> YOUR OBJECTIVE
Rewrite every one of the records below, swapping "Answer with its title" for "Give its title" wherever it appears and leaving everything else unchanged.

>> Start INFORMATION SUPPLIED

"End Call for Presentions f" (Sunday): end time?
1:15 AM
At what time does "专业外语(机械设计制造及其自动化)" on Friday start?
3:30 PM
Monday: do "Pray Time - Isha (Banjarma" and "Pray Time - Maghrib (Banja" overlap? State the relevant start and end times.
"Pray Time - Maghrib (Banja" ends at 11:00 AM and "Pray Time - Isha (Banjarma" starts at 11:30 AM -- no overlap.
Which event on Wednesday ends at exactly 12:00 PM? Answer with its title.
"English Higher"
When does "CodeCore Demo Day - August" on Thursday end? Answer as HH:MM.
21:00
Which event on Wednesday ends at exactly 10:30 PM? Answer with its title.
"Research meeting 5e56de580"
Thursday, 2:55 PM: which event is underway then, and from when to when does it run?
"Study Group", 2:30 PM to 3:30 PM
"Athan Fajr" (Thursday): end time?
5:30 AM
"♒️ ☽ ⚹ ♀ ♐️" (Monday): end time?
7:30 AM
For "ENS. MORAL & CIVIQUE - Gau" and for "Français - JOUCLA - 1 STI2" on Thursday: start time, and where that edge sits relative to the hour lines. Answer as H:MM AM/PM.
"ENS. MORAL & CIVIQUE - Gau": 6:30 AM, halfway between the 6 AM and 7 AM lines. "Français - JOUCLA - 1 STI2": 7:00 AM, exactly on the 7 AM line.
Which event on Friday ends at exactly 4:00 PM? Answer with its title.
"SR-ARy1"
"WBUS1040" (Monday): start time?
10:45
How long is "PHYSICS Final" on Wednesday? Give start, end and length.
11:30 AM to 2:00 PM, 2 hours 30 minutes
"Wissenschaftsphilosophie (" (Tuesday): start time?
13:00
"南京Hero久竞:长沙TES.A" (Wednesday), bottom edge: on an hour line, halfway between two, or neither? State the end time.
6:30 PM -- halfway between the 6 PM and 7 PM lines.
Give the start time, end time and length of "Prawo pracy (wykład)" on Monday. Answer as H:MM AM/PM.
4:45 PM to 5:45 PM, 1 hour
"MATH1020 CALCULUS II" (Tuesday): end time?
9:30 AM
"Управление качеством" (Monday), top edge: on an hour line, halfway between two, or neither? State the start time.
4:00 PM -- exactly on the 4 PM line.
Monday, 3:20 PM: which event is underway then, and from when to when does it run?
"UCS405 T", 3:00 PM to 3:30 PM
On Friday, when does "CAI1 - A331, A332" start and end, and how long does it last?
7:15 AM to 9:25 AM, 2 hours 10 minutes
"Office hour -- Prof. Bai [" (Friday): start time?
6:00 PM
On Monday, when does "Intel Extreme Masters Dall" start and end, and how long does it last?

>> End INFORMATION SUPPLIED

> RESULT FOR THIS EXERCISE
"End Call for Presentions f" (Sunday): end time?
1:15 AM
At what time does "专业外语(机械设计制造及其自动化)" on Friday start?
3:30 PM
Monday: do "Pray Time - Isha (Banjarma" and "Pray Time - Maghrib (Banja" overlap? State the relevant start and end times.
"Pray Time - Maghrib (Banja" ends at 11:00 AM and "Pray Time - Isha (Banjarma" starts at 11:30 AM -- no overlap.
Which event on Wednesday ends at exactly 12:00 PM? Give its title.
"English Higher"
When does "CodeCore Demo Day - August" on Thursday end? Answer as HH:MM.
21:00
Which event on Wednesday ends at exactly 10:30 PM? Give its title.
"Research meeting 5e56de580"
Thursday, 2:55 PM: which event is underway then, and from when to when does it run?
"Study Group", 2:30 PM to 3:30 PM
"Athan Fajr" (Thursday): end time?
5:30 AM
"♒️ ☽ ⚹ ♀ ♐️" (Monday): end time?
7:30 AM
For "ENS. MORAL & CIVIQUE - Gau" and for "Français - JOUCLA - 1 STI2" on Thursday: start time, and where that edge sits relative to the hour lines. Answer as H:MM AM/PM.
"ENS. MORAL & CIVIQUE - Gau": 6:30 AM, halfway between the 6 AM and 7 AM lines. "Français - JOUCLA - 1 STI2": 7:00 AM, exactly on the 7 AM line.
Which event on Friday ends at exactly 4:00 PM? Give its title.
"SR-ARy1"
"WBUS1040" (Monday): start time?
10:45
How long is "PHYSICS Final" on Wednesday? Give start, end and length.
11:30 AM to 2:00 PM, 2 hours 30 minutes
"Wissenschaftsphilosophie (" (Tuesday): start time?
13:00
"南京Hero久竞:长沙TES.A" (Wednesday), bottom edge: on an hour line, halfway between two, or neither? State the end time.
6:30 PM -- halfway between the 6 PM and 7 PM lines.
Give the start time, end time and length of "Prawo pracy (wykład)" on Monday. Answer as H:MM AM/PM.
4:45 PM to 5:45 PM, 1 hour
"MATH1020 CALCULUS II" (Tuesday): end time?
9:30 AM
"Управление качеством" (Monday), top edge: on an hour line, halfway between two, or neither? State the start time.
4:00 PM -- exactly on the 4 PM line.
Monday, 3:20 PM: which event is underway then, and from when to when does it run?
"UCS405 T", 3:00 PM to 3:30 PM
On Friday, when does "CAI1 - A331, A332" start and end, and how long does it last?
7:15 AM to 9:25 AM, 2 hours 10 minutes
"Office hour -- Prof. Bai [" (Friday): start time?
6:00 PM
On Monday, when does "Intel Extreme Masters Dall" start and end, and how long does it last?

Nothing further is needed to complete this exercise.